Despite this common ground, the two documents differ significantly in style, methodology, and intended use. The automated report takes a narrative and practice-oriented approach. It uses large language models (LLMs) to guide literature search and synthesis, offering rich thematic analysis with detailed contextual commentary for healthcare professionals. It includes a policy-maker one-pager, targeted insights for frontline practitioners, and practical recommendations rooted in real-world applicability. Its tone is accessible and it’s structured for immediate relevance to policy and service design.
In contrast, the medRxiv article follows a more formal academic structure, presenting a systematic review conducted using PRISMA guidelines. Its distinctive feature is the use of the COM-B model (Capability, Opportunity, Motivation – Behaviour), a behavioural science framework used to categorise and interpret barriers and enablers to screening. This gives it strong utility for designing or evaluating interventions, especially in academic or research settings. It is less practice-facing but more tightly aligned to theoretical models of behaviour change.
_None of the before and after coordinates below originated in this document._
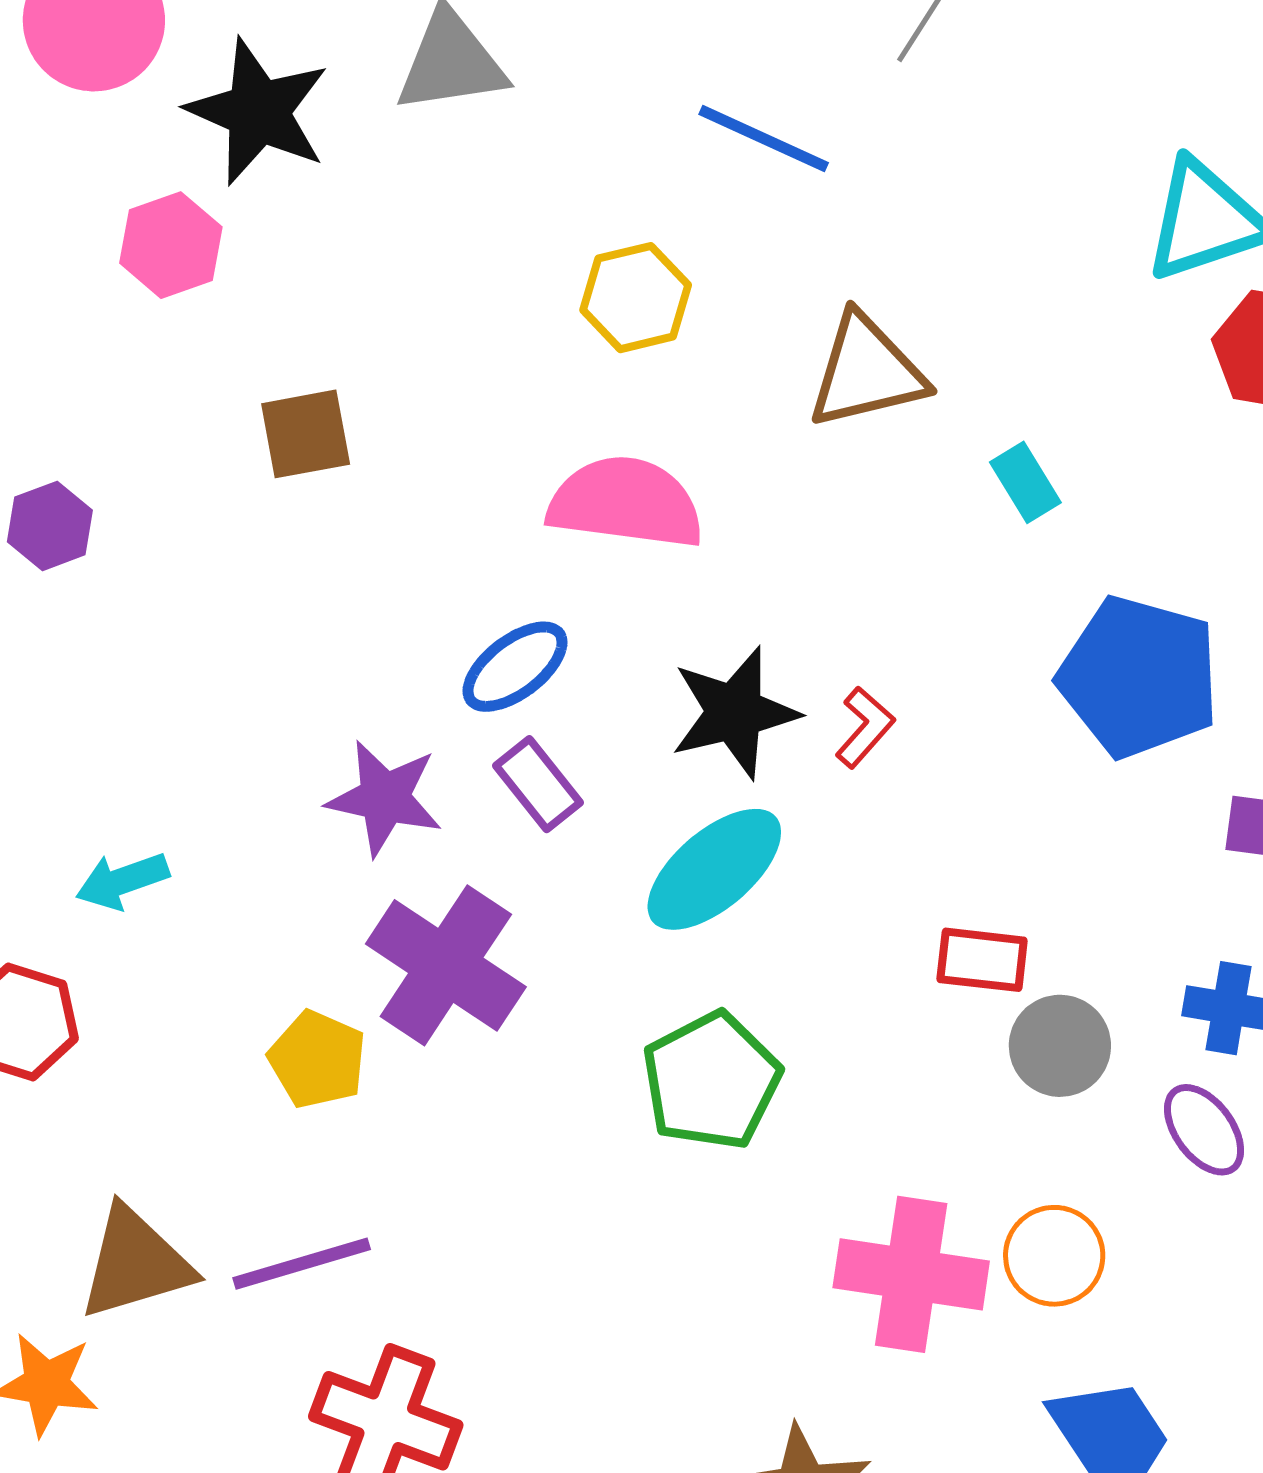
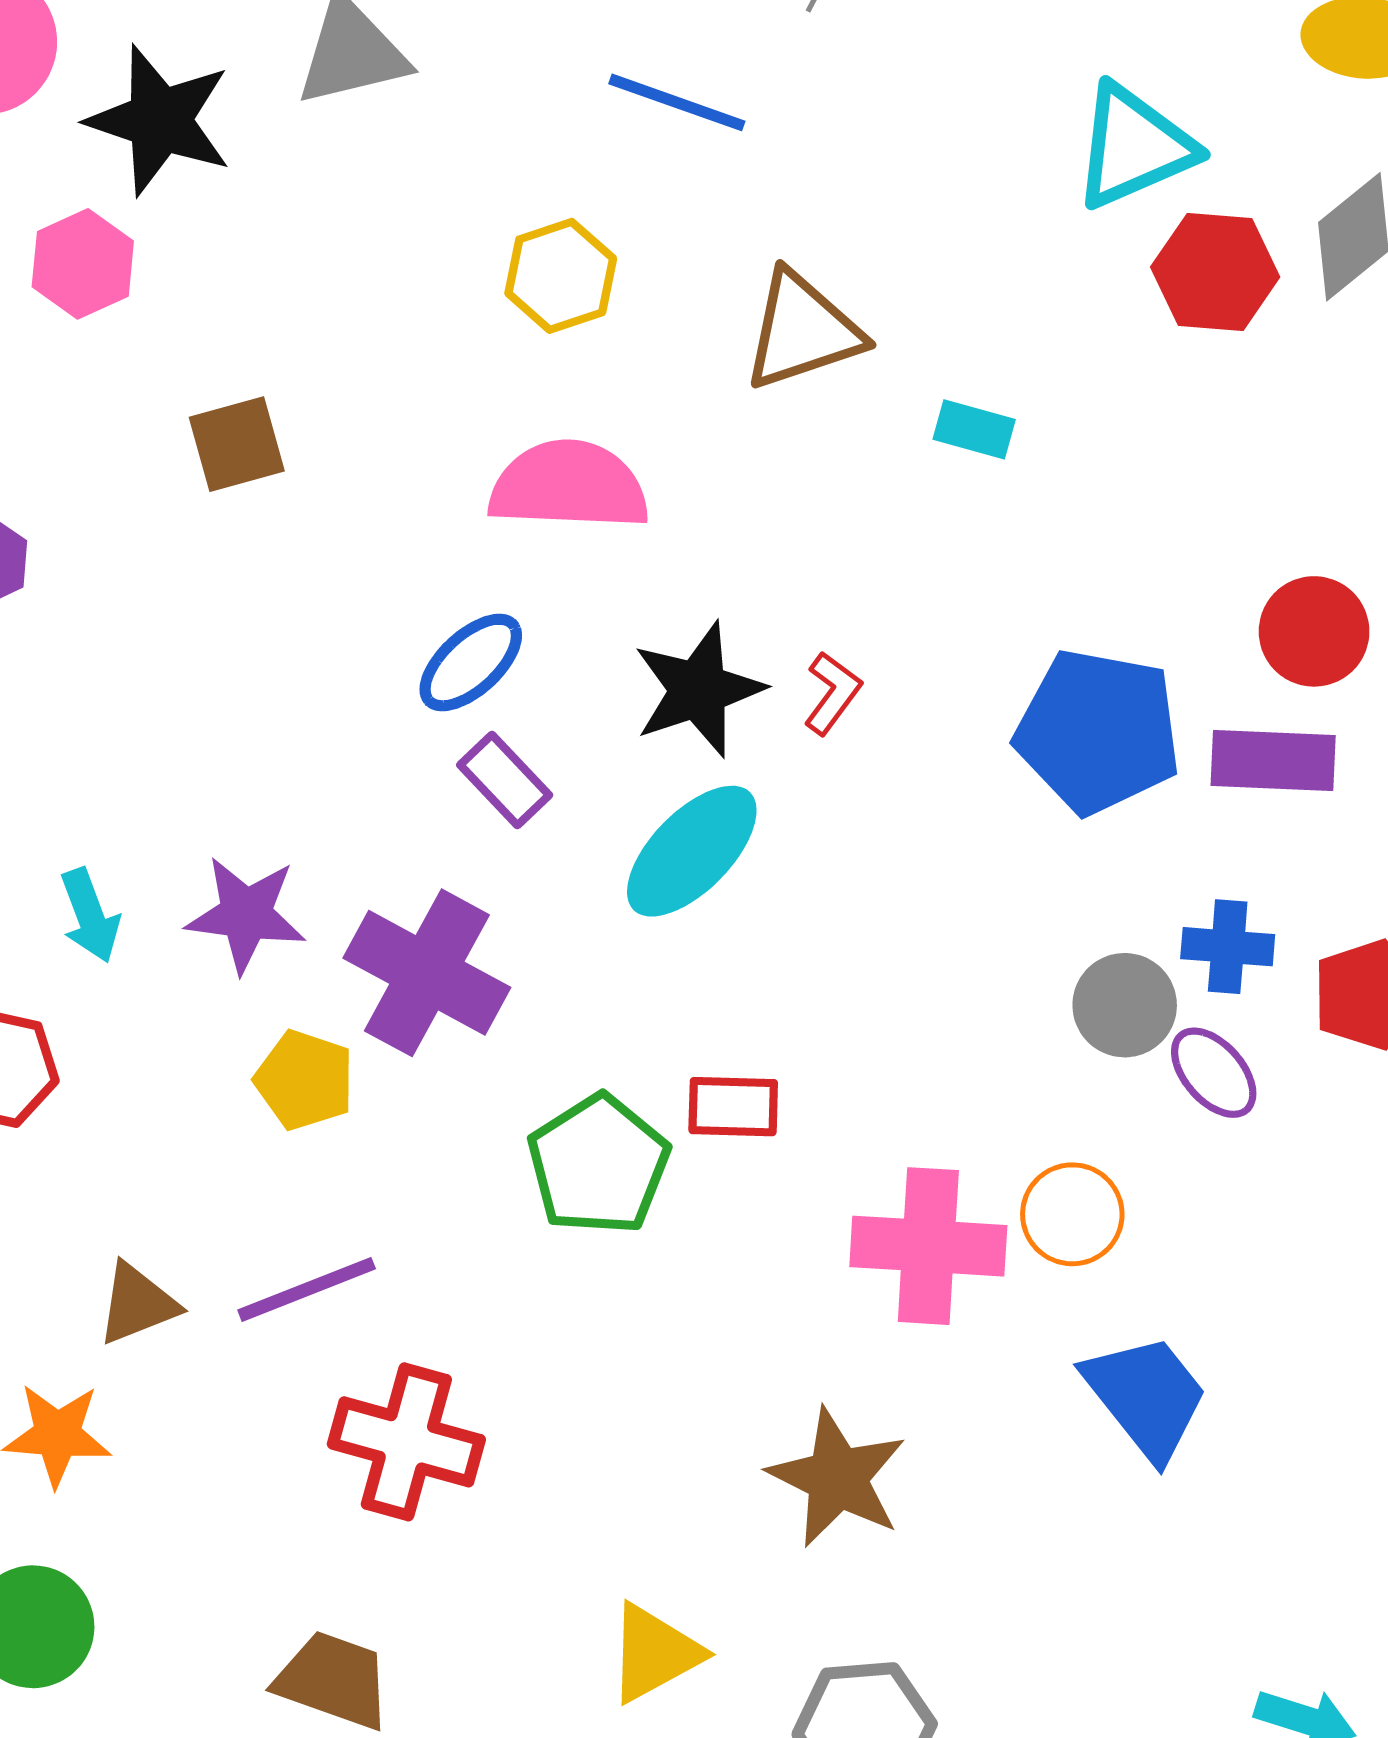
cyan rectangle: (1025, 482) -> (974, 429), turned -38
blue pentagon: (1139, 677) -> (1098, 731), moved
purple star: (385, 798) -> (246, 914), moved
cyan arrow: (122, 881) -> (90, 916), turned -86
red rectangle: (982, 960) -> (733, 1107), moved
gray circle: (1060, 1046) -> (1125, 1005), moved
green pentagon: (711, 1081) -> (598, 1165), moved
brown triangle: (135, 1263) -> (137, 1304), size x0.7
In terms of utility, the automated report is particularly valuable for practitioners, community health programme designers, and policy-makers seeking actionable guidance and context-sensitive strategies. It is grounded in practical implementation. The medRxiv article, by contrast, would be most useful for researchers, public health academics, and those developing behaviourally-informed interventions where theoretical coherence is important.
In essence, the two are complementary. One is a tool for action; the other, a tool for theory-driven design. Used together, they offer a robust foundation for improving cancer screening in underserved populations.”
It’s worth noting that this may not be a fully fair comparison, as the medRxiv article follows a formal academic journal format. There may well be a more practitioner-focused, internal version of the review that could have provided a closer parallel to the automated output. It’s also important to emphasise that this was a proof of concept designed to test the feasibility of the approach. With further refinement and more examples, the process and the quality of outputs are likely to improve significantly.
The PHW review involved eight authors and likely required hundreds of hours of work over several months. That effort undoubtedly brought depth, rigour, and valuable expert input—qualities that may exceed the automated version in certain areas.
In contrast, the fully automated approach we tested could produce a review in under ten minutes.
To be clear, I am not suggesting that this type of automation should replace traditional review processes used by organisations like PHW. However, I do see two clear potential use cases:
Efficiency and Acceleration – Could automation be used to do the heavy lifting in the early stages of a review, significantly speeding up the process and freeing up expert time for interpretation and refinement?
Capacity Gaps – During my time at PHW, the evidence service often had to decline requests due to limited capacity. In such cases, a fully automated review – while not perfect – may be far better than no review at all, or one done hastily under resource constraints.
It’s still early days, but the potential is hugely exciting. The question now is: where could this take us next?